C’est ce qu’il a dit : « Nous combattons des bêtes humaines. »
Chers collègues, au fil des décennies, notre pays a contribué à l’élaboration d’instruments juridiques parmi les plus avancés dans le domaine des droits de la personne, mais que valent ces textes si personne ne se lève pour les défendre? Si nous restons silencieux, qui leur donnera vie? Sans engagement, ils ne sont que de l’encre sur du papier.
Dans plusieurs pays émergents, on observe avec amertume ce qui semble être une empathie à deux vitesses de la part des dirigeants occidentaux. L’Occident a réagi rapidement pour sanctionner la Russie face aux crimes commis en Ukraine. Qu’en est-il des crimes tout aussi documentés commis à Gaza?
Pourquoi cette approche « deux poids, deux mesures » est-elle si flagrante?
Entre 2002 et 2009, Stéphane Hessel s’est rendu en Palestine à cinq reprises. Déjà, il s’inquiétait des conséquences de l’opération « Plomb durci ».
Après ses voyages, il a écrit ce qui suit :
Ne vous méprenez pas : je suis solidaire des juifs d’Israël et de ceux de la diaspora parce que je sais ce que c’est qu’être juif. Je suis moi-même d’origine juive par mon père et je soutiens sans équivoque l’idée que les juifs, après tout ce qu’ils ont subi, méritent un pays à eux. J’ai crié de joie quand l’État d’Israël a été fondé.
Il a ajouté avec fermeté : « Israël n’est pas au-delà du droit international. »
Que dirait M. Hessel aujourd’hui? Son indignation serait, je n’en doute pas, totale.
Chers collègues, alors que nous semblons paralysés par un étrange sentiment d’impuissance et que des droits élémentaires sont piétinés, le Canada a le devoir d’agir.
La voix du Canada est forte et est encore écoutée. Le monde prête une oreille attentive lorsque notre pays défend ses valeurs fondatrices, car elles font intrinsèquement partie de ce que nous sommes.
Alors que notre époque est couverte d’un voile sombre qui amène les gens à tourner progressivement le dos aux idéaux humanistes, le Canada doit assumer ces valeurs avec fierté et les crier haut et fort. Rien n’est perdu : agissons.
À une époque où les idéaux humanistes sont menacés, où l’État de droit cède trop souvent à la loi du plus fort, le Canada doit rester fidèle à lui-même.
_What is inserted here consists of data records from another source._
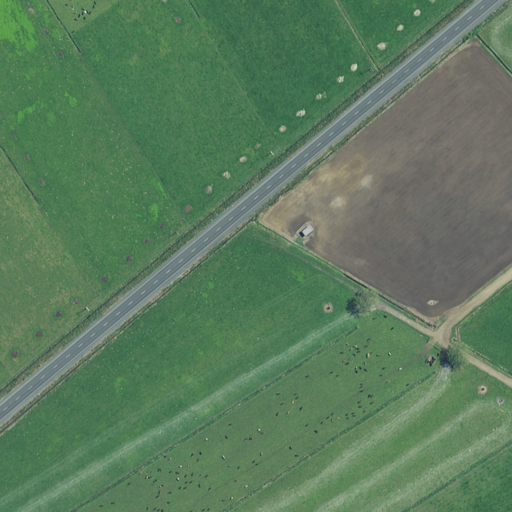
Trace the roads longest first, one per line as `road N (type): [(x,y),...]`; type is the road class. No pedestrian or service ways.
road 1 (unclassified): [(0,413),(488,0)]
road 2 (track): [(511,271),(442,330),(511,372)]
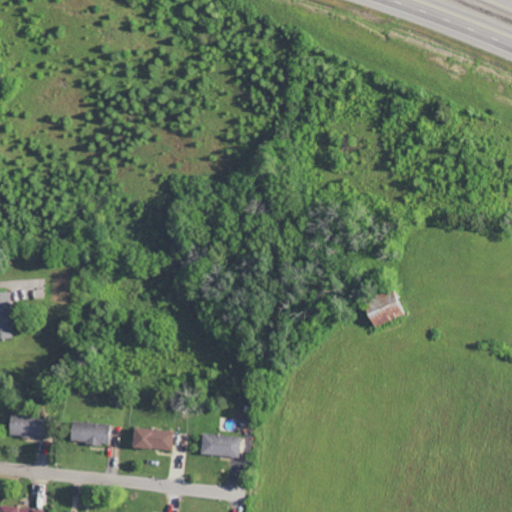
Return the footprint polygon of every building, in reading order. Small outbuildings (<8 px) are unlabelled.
[(0,339),(16,339),(15,292),(0,292),(0,339)] [(418,316),(412,292),(379,301),(382,313),(385,325),(418,316)] [(51,417),(17,414),(15,435),(49,438),(51,417)] [(115,444),(116,424),(79,422),(78,442),(115,444)] [(141,448),(178,449),(179,430),(142,429),(141,448)] [(208,455),(246,458),(247,436),(210,434),(208,455)]
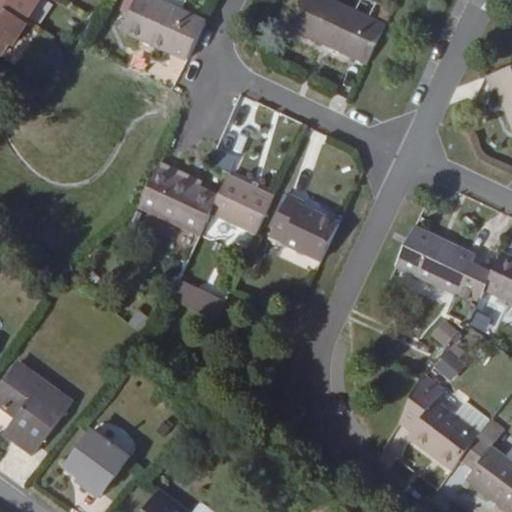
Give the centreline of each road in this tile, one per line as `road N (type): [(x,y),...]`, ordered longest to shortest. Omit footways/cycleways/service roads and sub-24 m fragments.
road 1 (residential): [(422,511),(340,441),(322,397),(321,355),(413,153)]
road 2 (residential): [(252,0),(239,26),(261,79),(413,153)]
road 3 (residential): [(413,153),(487,0)]
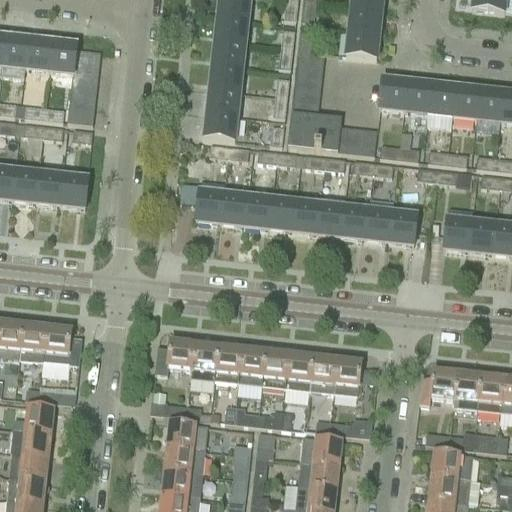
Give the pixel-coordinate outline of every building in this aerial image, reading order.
[(285,0),(285,8),(297,9),(297,0),(285,0)] [(304,0),(303,10),(315,11),(316,0),(304,0)] [(353,0),(351,15),(379,18),(380,0),(353,0)] [(470,16),(470,17),(503,21),(503,20),(511,21),(511,0),(473,0),(472,16),(470,16)] [(220,1),(218,25),(245,28),(248,4),(220,1)] [(285,8),(282,27),(295,28),(297,9),(285,8)] [(303,10),(301,29),(313,30),(315,11),(303,10)] [(351,15),(349,39),(376,42),(379,18),(351,15)] [(218,25),(215,49),(242,52),(245,28),(218,25)] [(281,37),(279,56),(291,57),(294,38),(281,37)] [(300,39),(297,60),(303,61),(309,62),(312,40),(300,39)] [(376,42),(349,39),(346,62),(345,62),(344,63),(375,67),(375,65),(374,65),(376,42)] [(0,72),(0,83),(23,86),(24,75),(27,48),(3,45),(0,73),(0,72)] [(24,75),(48,78),(51,50),(27,48),(24,75)] [(215,49),(212,73),(240,76),(242,52),(215,49)] [(48,78),(71,81),(72,81),(74,69),(75,56),(75,52),(74,52),(74,53),(51,50),(48,78)] [(75,56),(74,69),(98,71),(100,59),(75,56)] [(279,56),(277,75),(289,77),(291,57),(279,56)] [(297,60),(296,72),(322,75),(323,63),(297,60)] [(74,69),(72,81),(97,83),(98,71),(74,69)] [(296,72),(294,84),(320,87),(322,75),(296,72)] [(212,73),(210,97),(237,100),(240,76),(212,73)] [(71,81),(70,93),(96,96),(97,83),(72,81),(71,81)] [(294,84),(293,97),(319,99),(320,87),(294,84)] [(276,85),(274,104),(286,106),(288,87),(276,85)] [(380,115),(402,118),(405,90),(383,87),(383,86),(382,86),(378,117),(379,117),(380,115)] [(402,118),(427,121),(430,93),(405,90),(402,118)] [(70,93),(69,105),(94,108),(96,96),(70,93)] [(427,121),(451,123),(454,95),(430,93),(427,121)] [(451,123),(475,126),(478,98),(454,95),(451,123)] [(210,97),(207,121),(234,124),(237,100),(210,97)] [(293,97),(291,109),(318,112),(319,99),(293,97)] [(475,126),(499,129),(502,101),(478,98),(475,126)] [(499,129),(511,130),(511,102),(502,101),(499,129)] [(274,104),(272,124),(284,125),(286,106),(274,104)] [(69,105),(67,117),(93,120),(94,108),(69,105)] [(291,109),(290,121),(316,124),(318,112),(291,109)] [(0,110),(0,122),(14,124),(15,112),(0,110)] [(25,113),(23,125),(42,127),(44,115),(25,113)] [(44,115),(42,127),(62,129),(63,117),(44,115)] [(67,117),(66,130),(72,130),(92,133),(93,120),(67,117)] [(234,124),(207,121),(204,144),(203,143),(203,145),(233,148),(233,147),(232,147),(234,124)] [(337,160),(340,134),(340,126),(316,124),(290,121),(286,154),(337,160)] [(0,128),(0,140),(14,142),(15,130),(0,128)] [(24,131),(23,143),(42,145),(43,134),(24,131)] [(271,133),(268,153),(280,154),(283,135),(271,133)] [(43,134),(42,145),(61,147),(62,136),(43,134)] [(337,160),(349,161),(352,135),(340,134),(337,160)] [(349,161),(361,163),(364,136),(352,135),(349,161)] [(364,136),(361,163),(373,164),(376,138),(364,136)] [(71,150),(90,151),(91,139),(72,137),(71,150)] [(208,164),(227,166),(228,154),(209,152),(208,164)] [(379,165),(398,167),(399,155),(380,153),(379,165)] [(228,154),(227,166),(247,168),(248,156),(228,154)] [(399,155),(398,167),(417,169),(418,157),(399,155)] [(256,169),(275,171),(276,159),(257,157),(256,169)] [(428,158),(427,170),(445,173),(447,160),(428,158)] [(276,159),(275,171),(295,174),(296,162),(276,159)] [(447,160),(445,173),(447,173),(465,175),(466,162),(447,160)] [(304,175),(322,177),(324,165),(305,163),(304,175)] [(476,163),(475,176),(493,178),(495,165),(476,163)] [(324,165),(322,177),(342,179),(344,167),(324,165)] [(511,167),(495,165),(493,178),(511,179),(511,167)] [(352,180),(371,182),(372,170),(353,168),(352,180)] [(372,170),(371,182),(391,184),(392,173),(372,170)] [(417,175),(416,188),(435,190),(436,177),(417,175)] [(0,205),(11,207),(14,180),(0,177),(0,205)] [(436,177),(435,190),(454,192),(455,180),(436,177)] [(11,207),(35,210),(38,182),(14,180),(11,207)] [(455,180),(454,192),(469,194),(470,181),(456,180),(455,180)] [(35,210),(59,213),(62,185),(38,182),(35,210)] [(480,195),(499,197),(500,185),(481,183),(480,195)] [(62,185),(59,213),(82,215),(82,217),(83,217),(87,186),(86,186),(86,188),(62,185)] [(511,186),(500,185),(499,197),(511,198),(511,186)] [(196,228),(219,230),(223,203),(199,200),(200,198),(198,198),(195,229),(196,229),(196,228)] [(219,230),(244,233),(247,205),(223,203),(219,230)] [(244,233),(268,236),(271,208),(247,205),(244,233)] [(268,236),(291,238),(294,211),(271,208),(268,236)] [(291,238),(315,241),(318,213),(294,211),(291,238)] [(315,241),(340,244),(343,216),(318,213),(315,241)] [(340,244),(363,246),(367,219),(343,216),(340,244)] [(363,246),(388,249),(391,222),(367,219),(363,246)] [(391,222),(388,249),(411,252),(411,253),(412,253),(415,223),(414,223),(414,224),(391,222)] [(444,255),(467,258),(470,231),(447,228),(447,226),(446,226),(442,257),(443,257),(444,255)] [(467,258),(491,261),(494,233),(470,231),(467,258)] [(491,261),(511,263),(511,235),(494,233),(491,261)] [(0,364),(18,366),(22,331),(0,328),(0,364)] [(18,366),(41,369),(45,334),(22,331),(18,366)] [(43,369),(41,383),(67,386),(69,372),(78,373),(81,347),(69,345),(70,337),(45,334),(41,369),(43,369)] [(167,374),(190,377),(193,350),(169,348),(168,357),(156,355),(154,382),(166,383),(167,374)] [(189,385),(213,388),(217,353),(193,350),(190,377),(189,385)] [(213,388),(237,390),(241,356),(217,353),(213,388)] [(236,400),(236,403),(259,406),(260,402),(261,393),(264,358),(241,356),(237,390),(236,400)] [(261,393),(284,396),(288,361),(264,358),(261,393)] [(284,396),(283,408),(307,411),(308,398),(312,363),(288,361),(284,396)] [(308,398),(332,401),(335,366),(312,363),(308,398)] [(335,366),(332,401),(356,404),(357,390),(359,378),(360,369),(335,366)] [(429,404),(453,406),(456,380),(432,377),(431,386),(421,384),(418,411),(428,412),(429,404)] [(359,378),(357,390),(374,392),(375,380),(359,378)] [(453,406),(452,415),(476,417),(480,382),(456,380),(453,406)] [(480,382),(476,417),(500,420),(504,385),(480,382)] [(511,385),(504,385),(500,420),(511,421),(511,385)] [(24,408),(37,410),(38,398),(25,396),(24,408)] [(38,398),(37,410),(61,412),(71,413),(72,402),(62,401),(61,401),(38,398)] [(153,398),(152,410),(164,411),(165,400),(153,398)] [(149,422),(185,426),(186,414),(151,410),(150,416),(149,422)] [(225,413),(223,430),(233,431),(235,414),(225,413)] [(186,414),(185,426),(198,427),(199,415),(186,414)] [(235,414),(233,431),(256,433),(258,422),(244,420),(244,416),(235,414)] [(13,427),(12,437),(51,442),(53,418),(33,415),(27,415),(25,429),(13,427)] [(258,422),(256,433),(266,434),(280,436),(282,420),(272,419),(272,423),(258,422)] [(210,420),(210,428),(218,429),(219,421),(210,420)] [(282,420),(280,436),(290,437),(292,421),(282,420)] [(314,440),(327,441),(329,430),(315,428),(314,440)] [(168,430),(166,454),(205,458),(207,435),(168,430)] [(329,430),(327,441),(351,444),(352,432),(329,430)] [(9,461),(12,461),(48,465),(50,442),(12,437),(9,461)] [(258,440),(255,465),(267,466),(272,467),(273,457),(268,457),(270,442),(258,440)] [(424,452),(448,455),(449,443),(426,441),(424,452)] [(449,443),(448,455),(461,456),(463,445),(449,443)] [(478,443),(476,459),(495,461),(497,445),(478,443)] [(302,445),(299,469),(338,473),(341,449),(302,445)] [(497,445),(495,461),(505,462),(507,446),(497,445)] [(233,452),(232,462),(249,464),(250,454),(233,452)] [(166,454),(163,478),(202,482),(205,458),(166,454)] [(432,460),(429,484),(469,489),(472,464),(432,460)] [(12,461),(9,485),(45,489),(48,465),(12,461)] [(232,462),(231,471),(234,472),(232,486),(247,488),(249,464),(232,462)] [(255,465),(253,488),(262,490),(264,490),(267,466),(255,465)] [(299,469),(297,493),(335,497),(338,473),(299,469)] [(163,478),(160,501),(187,504),(199,506),(202,482),(163,478)] [(511,483),(498,482),(497,491),(511,493),(511,483)] [(429,484),(427,508),(465,511),(466,511),(469,489),(429,484)] [(9,485),(7,508),(38,511),(42,511),(45,489),(9,485)] [(228,500),(227,509),(244,511),(247,488),(232,486),(231,500),(228,500)] [(253,488),(250,511),(266,511),(268,504),(261,503),(262,490),(253,488)] [(511,493),(497,491),(494,511),(510,511),(511,506),(511,493)] [(297,493),(294,511),(333,511),(335,497),(297,493)] [(160,501),(159,511),(198,511),(199,506),(187,504),(160,501)]
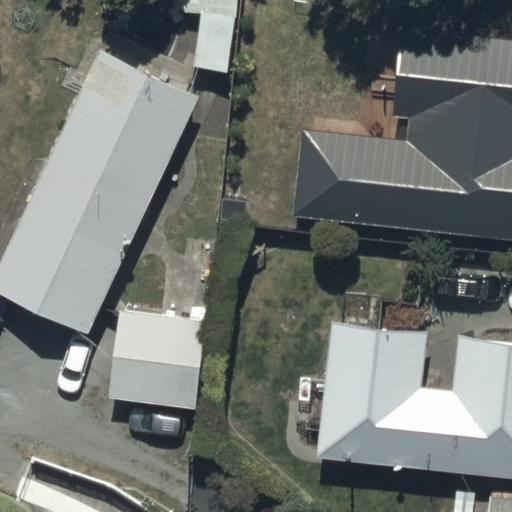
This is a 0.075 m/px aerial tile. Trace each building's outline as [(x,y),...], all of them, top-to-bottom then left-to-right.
[(243,0),(175,0),(175,3),(203,4),(200,58),(239,61),(243,0)] [(511,36),(404,25),(395,113),(410,115),(407,136),(304,125),(295,212),(511,235),(511,36)] [(104,38),(0,255),(0,277),(93,322),(205,87),(104,38)] [(120,302),(112,387),(202,396),(210,311),(120,302)] [(431,317),(336,308),(323,446),(511,463),(511,324),(461,320),(456,379),(426,376),(431,317)] [(511,511),(511,485),(492,484),(490,511),(511,511)]
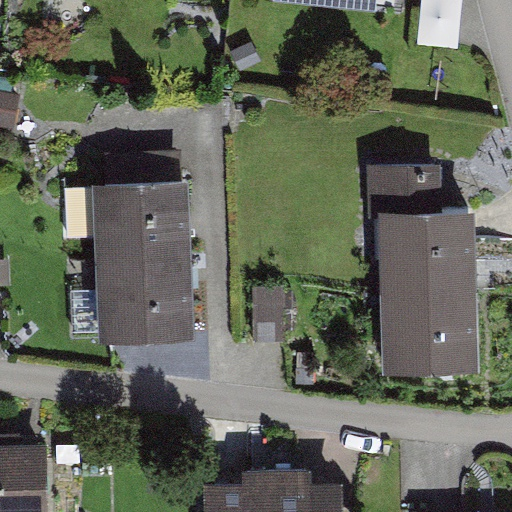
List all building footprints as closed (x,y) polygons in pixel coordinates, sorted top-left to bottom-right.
[(427,0),(427,43),(466,43),(466,0),(427,0)] [(99,252),(193,247),(190,168),(95,172),(99,252)] [(382,281),(477,277),(474,195),(379,199),(382,281)] [(99,252),(102,331),(197,327),(193,247),(99,252)] [(382,281),(385,363),(480,359),(477,277),(382,281)] [(53,511),(53,448),(0,448),(0,511),(53,511)] [(205,474),(205,511),(342,511),(341,469),(314,470),(313,457),(242,459),(243,472),(205,474)]
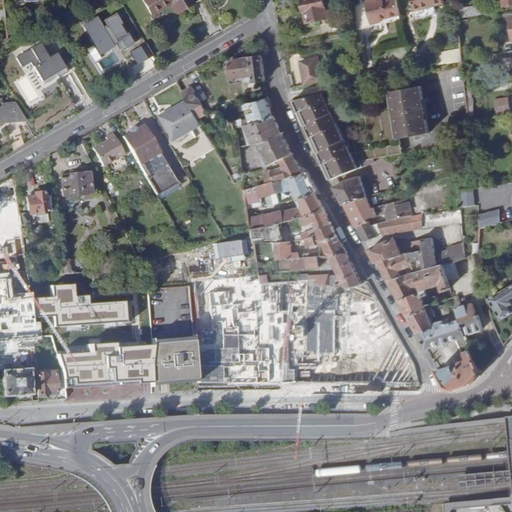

Tout n’est pas perdu, si nous choisissons d’agir.
Honorables sénateurs,
Face aux 1,9 million de personnes déplacées à Gaza : indignez-vous.
Face aux 250 journalistes tués à Gaza : indignez-vous.
Face aux 400 humanitaires tués à Gaza : indignez-vous.
Face aux 65 000 victimes civiles gazaouies : indignez-vous.
Face à l’utilisation de la famine comme arme de guerre : indignez-vous.
Face aux 1 200 victimes israéliennes du 7 octobre, et aux 251 otages pris par le Hamas : indignez-vous.
Face à ceux qui s’opposent au droit des Palestiniens et des Israéliens de vivre en paix : indignez-vous.
Face à l’indifférence, au fatalisme, à l’impuissance : indignez-vous.
Parce que l’histoire nous observe et nous jugera. Indignez-vous. Je vous remercie.